Metadata-Version: 2.1
Name: icoscp_core
Version: 0.1.2
Summary: icoscp_core
Keywords: environment,research,infrastructure,data access
Author-email: Oleg Mirzov <oleg.mirzov@nateko.lu.se>
Maintainer-email: Klara Broman <klara.broman@nateko.lu.se>, Jonathan Schenk <jonathan.schenk@nateko.lu.se>
Requires-Python: >=3.10
Description-Content-Type: text/markdown
Classifier: License :: OSI Approved :: GNU General Public License v3 or later (GPLv3+)
Requires-Dist: dacite
Project-URL: Source, https://github.com/ICOS-Carbon-Portal/data/tree/master/src/main/python/icoscp_core

# icoscp_core

A foundational ICOS Carbon Portal core products Python library for metadata and data access, designed to work with multiple data repositories who use ICOS Data Portal stack to host and serve their data.

# Getting started

```Bash
$ pip install icoscp_core
```

To initialize authentication on a local machine, run the following:

```Python
from icoscp_core.icos import auth

auth.init_config_file()
```

(The authentication initialization step may not be required when using the library on the [Jupyter notebook service hosted by the ICOS Carbon Portal](https://jupyter.icos-cp.eu/))

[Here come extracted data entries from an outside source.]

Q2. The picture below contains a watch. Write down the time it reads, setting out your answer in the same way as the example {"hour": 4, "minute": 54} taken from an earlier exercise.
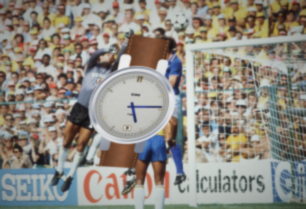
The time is {"hour": 5, "minute": 14}
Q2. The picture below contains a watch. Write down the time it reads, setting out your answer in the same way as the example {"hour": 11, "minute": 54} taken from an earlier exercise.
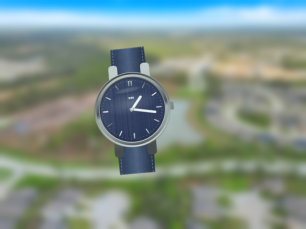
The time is {"hour": 1, "minute": 17}
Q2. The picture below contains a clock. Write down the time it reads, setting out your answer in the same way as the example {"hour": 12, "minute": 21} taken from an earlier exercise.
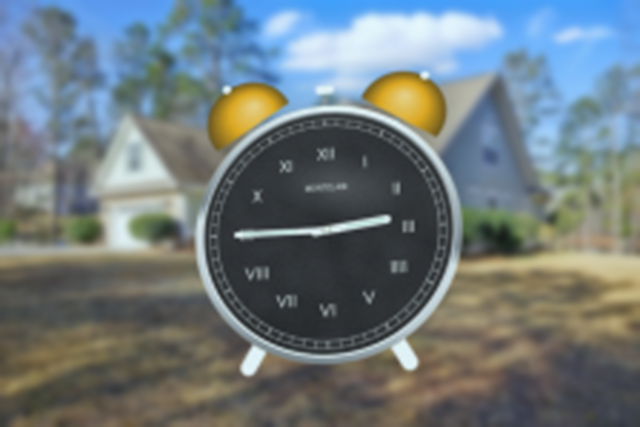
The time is {"hour": 2, "minute": 45}
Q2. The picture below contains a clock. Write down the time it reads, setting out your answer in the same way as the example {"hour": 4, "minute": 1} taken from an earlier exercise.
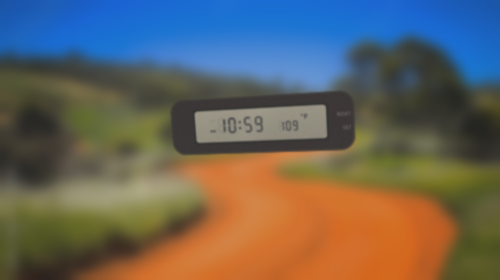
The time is {"hour": 10, "minute": 59}
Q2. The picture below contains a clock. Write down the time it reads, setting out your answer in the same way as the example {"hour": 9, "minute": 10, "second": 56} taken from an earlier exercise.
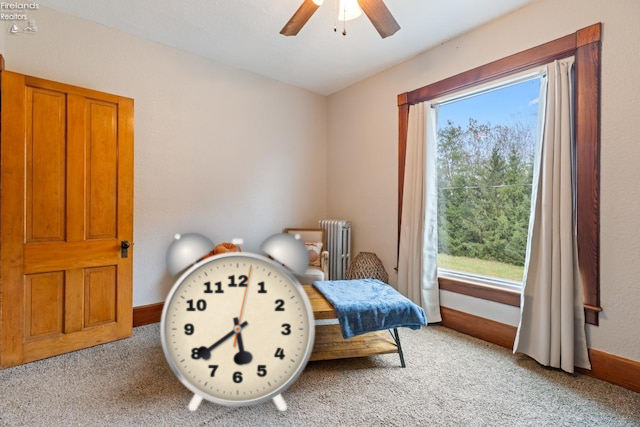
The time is {"hour": 5, "minute": 39, "second": 2}
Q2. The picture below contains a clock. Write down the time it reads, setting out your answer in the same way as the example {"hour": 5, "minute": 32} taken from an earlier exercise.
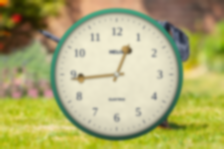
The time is {"hour": 12, "minute": 44}
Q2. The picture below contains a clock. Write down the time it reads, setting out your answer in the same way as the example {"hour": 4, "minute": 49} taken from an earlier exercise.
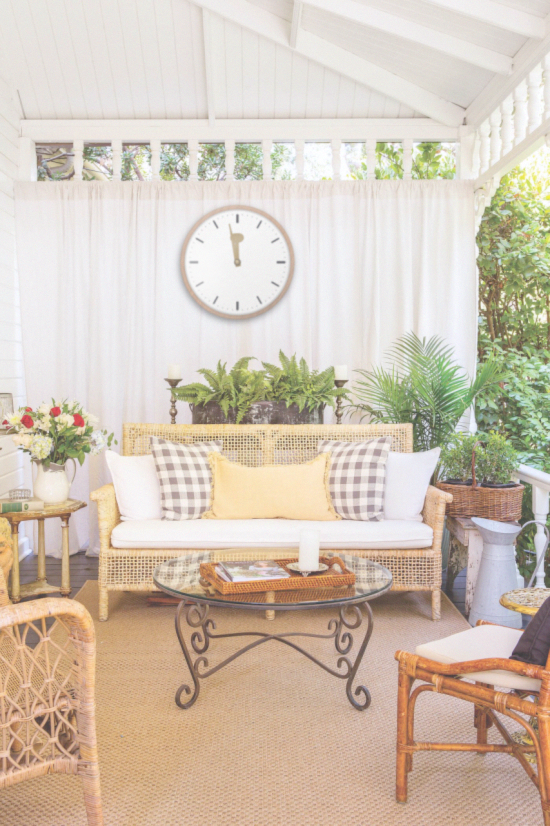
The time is {"hour": 11, "minute": 58}
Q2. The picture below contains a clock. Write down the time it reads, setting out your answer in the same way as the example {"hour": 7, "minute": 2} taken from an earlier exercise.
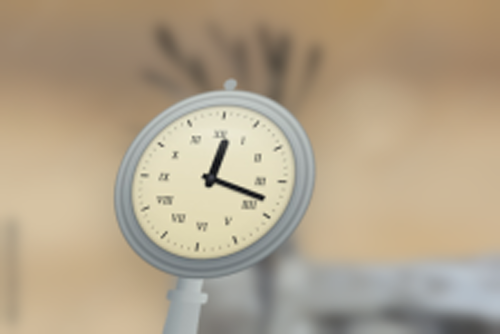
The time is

**For other Repositories (SITES or ICOS Cities), in the import directives, use `sites` or `cities` instead of `icos`, respectively.**

To browse metadata:

```Python
from icoscp_core.icos import meta, ATMO_STATION
from icoscp_core.metaclient import TimeFilter, SizeFilter, SamplingHeightFilter

# fetches the list of known data types, including metadata associated with them
all_datatypes = meta.list_datatypes()

# data types with structured data access
previewable_datatypes = [dt for dt in all_datatypes if dt.has_data_access]

# fetch lists of stations
icos_stations = meta.list_stations()
atmo_stations = meta.list_stations(ATMO_STATION)
all_known_stations = meta.list_stations(False)

# list data objects; a contrived, complicated example to demonstrate the possibilities
filtered_atc_co2 = meta.list_data_objects(
	datatype = [
		"http://meta.icos-cp.eu/resources/cpmeta/atcCo2L2DataObject",
		"http://meta.icos-cp.eu/resources/cpmeta/atcCo2NrtGrowingDataObject"
	],
	station = "http://meta.icos-cp.eu/resources/stations/AS_GAT",
	filters = [
		TimeFilter("submTime", ">", "2023-07-01T12:00:00Z"),
		TimeFilter("submTime", "<", "2023-07-10T12:00:00Z"),
		SizeFilter(">", 50000),
		SamplingHeightFilter("=", 216)
	],
	include_deprecated = True,
	order_by = "fileName",
	limit = 50
)

# get detailed metadata for a data object
dobj_uri = 'https://meta.icos-cp.eu/objects/BbEO5i3rDLhS_vR-eNNLjp3Q'
dobj_detailed_meta = meta.get_dobj_meta(dobj_uri)
```

Detailed help on the available metadata access methods can be obtained from `help(meta)` call.

To fetch data (after having located interesting data objects in the previous step):

```Python
from icoscp_core.icos import data
import pandas as pd

# save the original data object contents to a folder on your machine
filename = data.save_to_folder(dobj_uri, '/myhome/icosdata/')

# get CSV representation of all previewable columns, parse it with pandas
csv_stream = data.get_csv_byte_stream(dobj_uri)
df = pd.read_csv(csv_stream)

# get dataset columns as typed arrays, ready to be imported into pandas
dobj_arrays = data.get_columns_as_arrays(dobj_detailed_meta)
df = pd.DataFrame(dobj_arrays)

# efficiently batch-fetch multiple data objects
multi_dobjs = data.batch_get_columns_as_arrays(filtered_atc_co2)
multi_df = ( (dobj, pd.DataFrame(arrs)) for dobj, arrs in multi_dobjs)
```


Downloading the original object is possible for all data objects. Structured data access, however, is limited to data objects whose data types' `has_data_access` property equals `True`.